Videogame lets you fight IS...as a Kurdish female fighter

A video game will soon allow gamers to fight against the Islamic State group in Iraq as a woman Kurdish fighter.
2 min read
09 Feb, 2017
Hundreds of Kurdish women, including Yazidis, have taken part in the showdown with IS [NewWorld]

A video game will soon allow gamers to take on the Islamic State group [IS] as a woman Kurdish fighter.

Insurgency: Sandstorm is a tactical first-person shooter set in present day Iraq that focuses its story on a Yazidi Kurd who escapes IS captivity and fights back against the extremist group, developers New World said in a statement released on Wednesday.

"Thematically, the game is inspired by real events and people, however this is a fictional story and characters," New World said.

"The narrative shifts the typical shooter inspiration away from blockbuster military power fantasy movies more towards a dark and understated indie film rooted in reality," the company added.

The game's protagonist has been enslaved by IS but manages to escape after a sandstorm engulfs the Iraqi village she is being held in.

She then joins a Kurdish militia, fighting the extremists and pushing them out of large swathes of the country taken over by the group.

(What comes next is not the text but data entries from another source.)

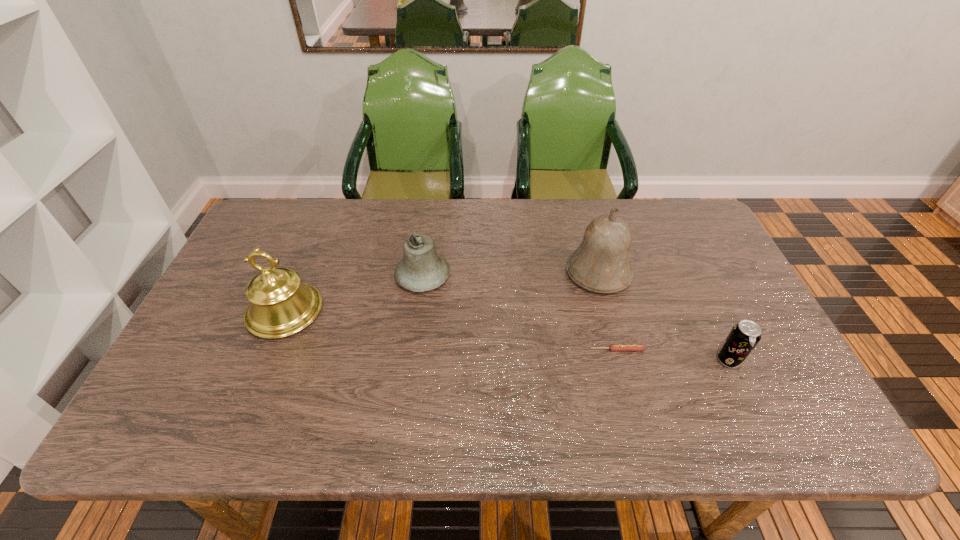
Find the location of a particular element. The height and width of the screenshot is (540, 960). free location at the near right corner of the desktop is located at coordinates (779, 433).

Find the location of `vacant region between the fourth tallest object and the rightmost bell`. vacant region between the fourth tallest object and the rightmost bell is located at coordinates click(x=663, y=316).

Find the location of a particular element. blank region between the leftmost object and the rightmost object is located at coordinates (507, 336).

Identify the location of free space between the leftmost object and the rightmost bell. (442, 292).

The height and width of the screenshot is (540, 960). I want to click on free spot between the second object from left to right and the leftmost object, so click(354, 294).

Where is `vacant space in between the leftmost object and the sausage`? vacant space in between the leftmost object and the sausage is located at coordinates pos(451,330).

Locate an element on the screen. The image size is (960, 540). vacant space in between the rightmost bell and the leftmost bell is located at coordinates (442, 292).

Where is `free space between the leftmost object and the shortest object`? free space between the leftmost object and the shortest object is located at coordinates (451, 330).

The image size is (960, 540). Find the location of `free spot between the shortest object and the rightmost object`. free spot between the shortest object and the rightmost object is located at coordinates (673, 355).

In order to click on empty location between the sausage and the rightmost bell in this screenshot , I will do `click(608, 312)`.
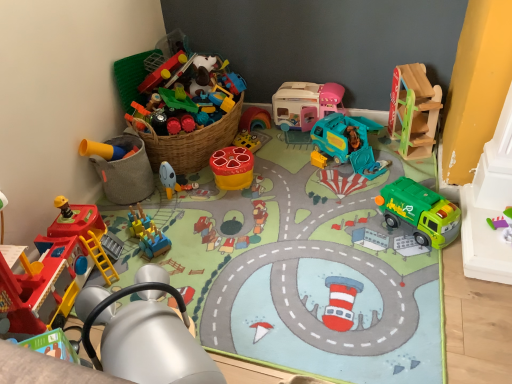
Where is `vacant space positioned to the left of matte plastic toy at center, the 7th toy viewed from the right`? vacant space positioned to the left of matte plastic toy at center, the 7th toy viewed from the right is located at coordinates (147, 199).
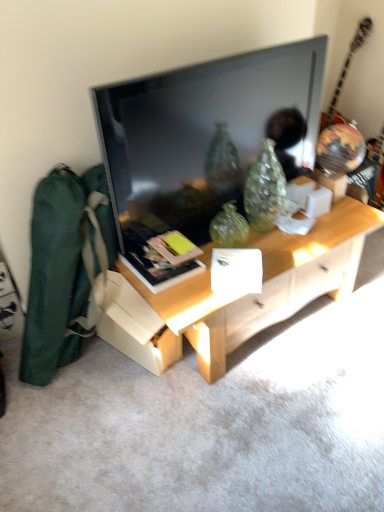
Question: From the image's perspective, is light wood desk at center located beneath flat screen tv at center?

Choices:
 (A) no
 (B) yes

Answer: (B)

Question: Are light wood desk at center and flat screen tv at center far apart?

Choices:
 (A) yes
 (B) no

Answer: (B)

Question: Can you confirm if light wood desk at center is smaller than flat screen tv at center?

Choices:
 (A) yes
 (B) no

Answer: (B)

Question: Is light wood desk at center positioned with its back to flat screen tv at center?

Choices:
 (A) no
 (B) yes

Answer: (A)

Question: Is light wood desk at center facing towards flat screen tv at center?

Choices:
 (A) yes
 (B) no

Answer: (B)

Question: Does light wood desk at center have a greater width compared to flat screen tv at center?

Choices:
 (A) no
 (B) yes

Answer: (B)

Question: Would you say matte black book at center is part of glossy wood guitar at upper right's contents?

Choices:
 (A) yes
 (B) no

Answer: (B)

Question: Considering the relative positions of glossy wood guitar at upper right and matte black book at center in the image provided, is glossy wood guitar at upper right behind matte black book at center?

Choices:
 (A) no
 (B) yes

Answer: (B)

Question: From the image's perspective, is glossy wood guitar at upper right above matte black book at center?

Choices:
 (A) no
 (B) yes

Answer: (B)

Question: From the image's perspective, is glossy wood guitar at upper right below matte black book at center?

Choices:
 (A) yes
 (B) no

Answer: (B)

Question: From a real-world perspective, is glossy wood guitar at upper right positioned under matte black book at center based on gravity?

Choices:
 (A) yes
 (B) no

Answer: (B)

Question: Is glossy wood guitar at upper right positioned in front of matte black book at center?

Choices:
 (A) no
 (B) yes

Answer: (A)

Question: Is flat screen tv at center not inside light wood desk at center?

Choices:
 (A) no
 (B) yes

Answer: (B)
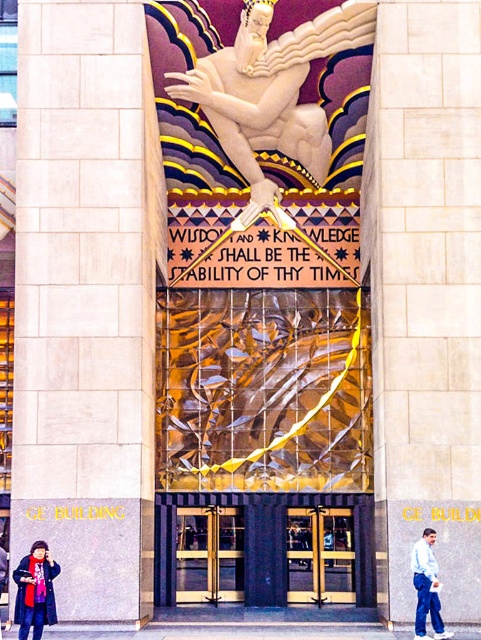
You are standing at the entrance of the GE Building and notice the beige stone pillar at left and the white marble statue at upper center. Which object is positioned higher up in the image?

The white marble statue at upper center is positioned higher up in the image than the beige stone pillar at left.

From the picture: You are a visitor at the GE Building entrance and want to take a photo of the white marble statue at upper center without any obstructions. Is the matte black coat at lower left blocking your view?

The matte black coat at lower left is behind the white marble statue at upper center, so it won not block your view of the white marble statue at upper center.

You are an architect designing a new building and want to ensure that the beige stone pillar at left and the gold polished metal doors at center are proportionate. Based on the image, which object should be scaled down to maintain the architectural harmony?

The beige stone pillar at left is taller than the gold polished metal doors at center, so to maintain architectural harmony, the beige stone pillar at left should be scaled down to match the height of the gold polished metal doors at center.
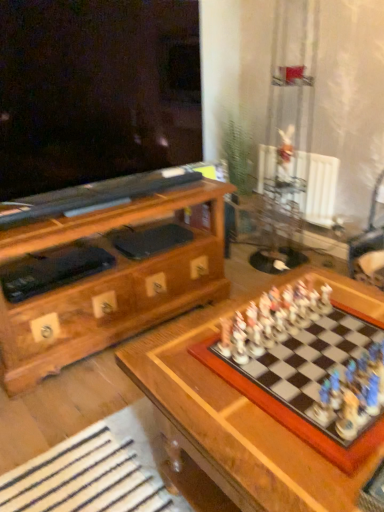
Question: Is wooden chessboard at center at the left side of metallic silver swivel chair at right?

Choices:
 (A) no
 (B) yes

Answer: (B)

Question: Can we say wooden chessboard at center lies outside metallic silver swivel chair at right?

Choices:
 (A) yes
 (B) no

Answer: (A)

Question: Can you confirm if wooden chessboard at center is smaller than metallic silver swivel chair at right?

Choices:
 (A) yes
 (B) no

Answer: (B)

Question: Is metallic silver swivel chair at right at the back of wooden chessboard at center?

Choices:
 (A) yes
 (B) no

Answer: (A)

Question: Does wooden chessboard at center lie behind metallic silver swivel chair at right?

Choices:
 (A) yes
 (B) no

Answer: (B)

Question: From the image's perspective, is wooden chessboard at center above metallic silver swivel chair at right?

Choices:
 (A) no
 (B) yes

Answer: (A)

Question: Is white plastic radiator at upper right wider than metallic silver swivel chair at right?

Choices:
 (A) yes
 (B) no

Answer: (B)

Question: Does white plastic radiator at upper right appear on the right side of metallic silver swivel chair at right?

Choices:
 (A) no
 (B) yes

Answer: (A)

Question: Is white plastic radiator at upper right touching metallic silver swivel chair at right?

Choices:
 (A) no
 (B) yes

Answer: (A)

Question: Would you say white plastic radiator at upper right is a long distance from metallic silver swivel chair at right?

Choices:
 (A) no
 (B) yes

Answer: (A)

Question: From the image's perspective, does white plastic radiator at upper right appear lower than metallic silver swivel chair at right?

Choices:
 (A) yes
 (B) no

Answer: (B)

Question: Is white plastic radiator at upper right not within metallic silver swivel chair at right?

Choices:
 (A) yes
 (B) no

Answer: (A)

Question: From a real-world perspective, is metallic silver swivel chair at right on wooden chessboard at center?

Choices:
 (A) no
 (B) yes

Answer: (B)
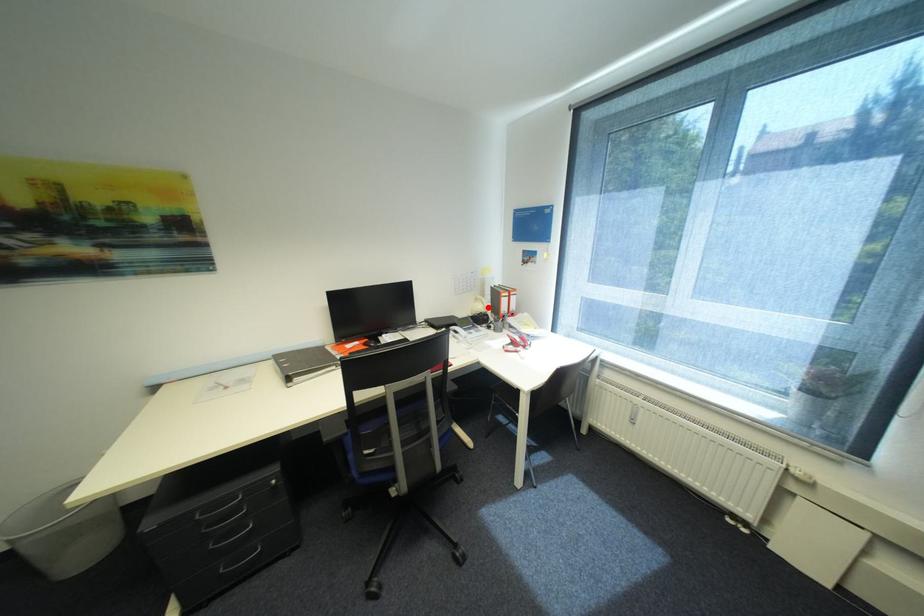
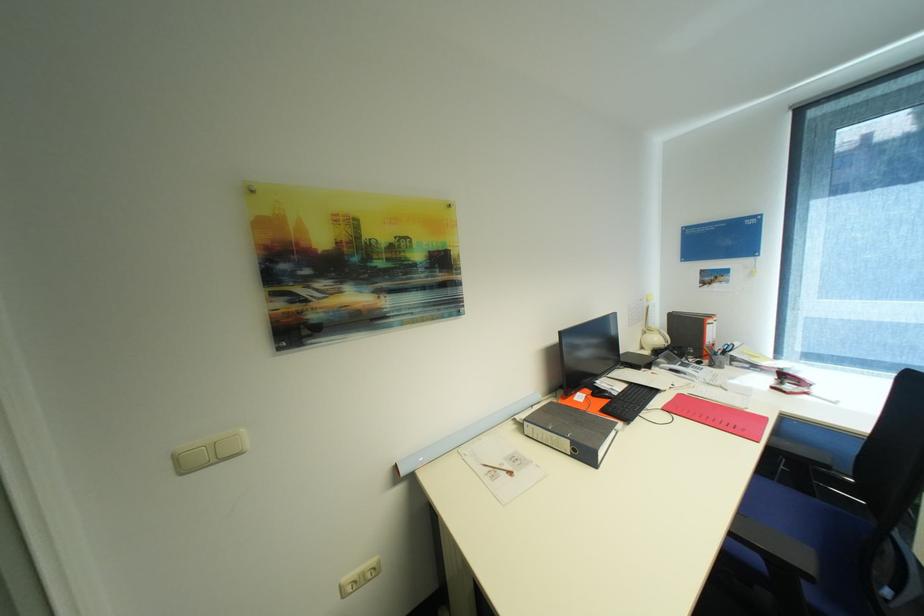
Where in the second image is the point corresponding to the highlighted location from the first image?

(663, 339)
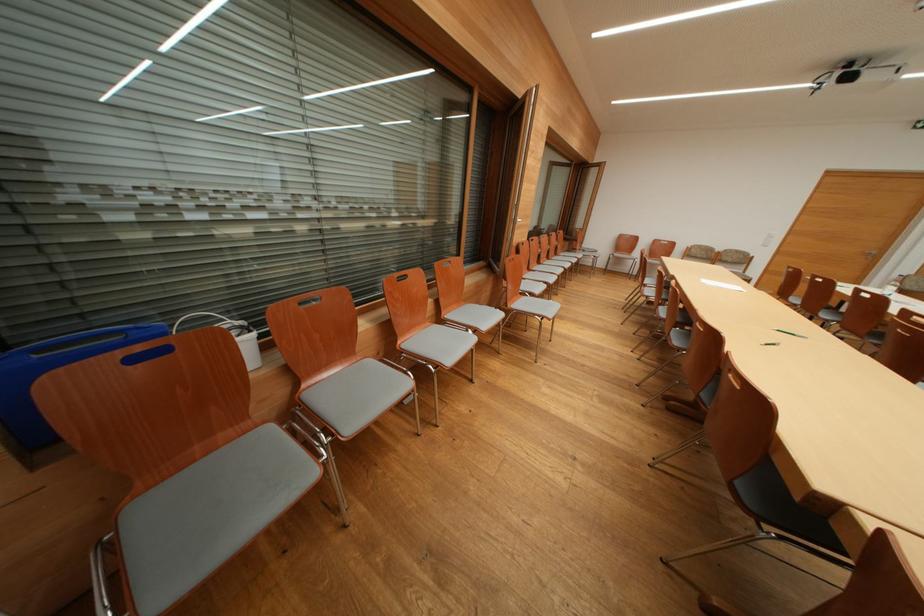
Which object does [722,285] point to?

It corresponds to the white paper sheet in the image.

The game will be released on the PlayStation 4, Xbox One and PC next year with a few lucky gamers being allowed access to closed alpha testing later this year.

     
      The game will be released next year [New World]

Thousands of Yazidis were massacred when IS took over the Sinjar area in Iraq in August 2014 and thousands of Yazidi women abducted and turned into sex slaves.

The Yazidis are neither Muslims nor Arabs, and the Kurdish-speaking community follows a unique faith despised by the Sunni extremists.

Hundreds of Kurdish women, including Yazidis, have taken part in the showdown with IS, imposing a reign of terror over areas they seized in Syria and neighbouring Iraq.

IS fighters feel ashamed and terrified at the idea of being killed by a woman because they believe it is forbidden in Islam, according to members of the Women's Protection Units [YPJ].

The group is the female counterpart to the Kurdish People's Protection Units [YPG], the armed branch of the leading Kurdish Democratic Union Party [PYD] and key component of the US-backed Kurdish-Arab SDF.

But some observers have criticised the Western media's fascination and "fetishisation" of Kurdish women fighters as sexist.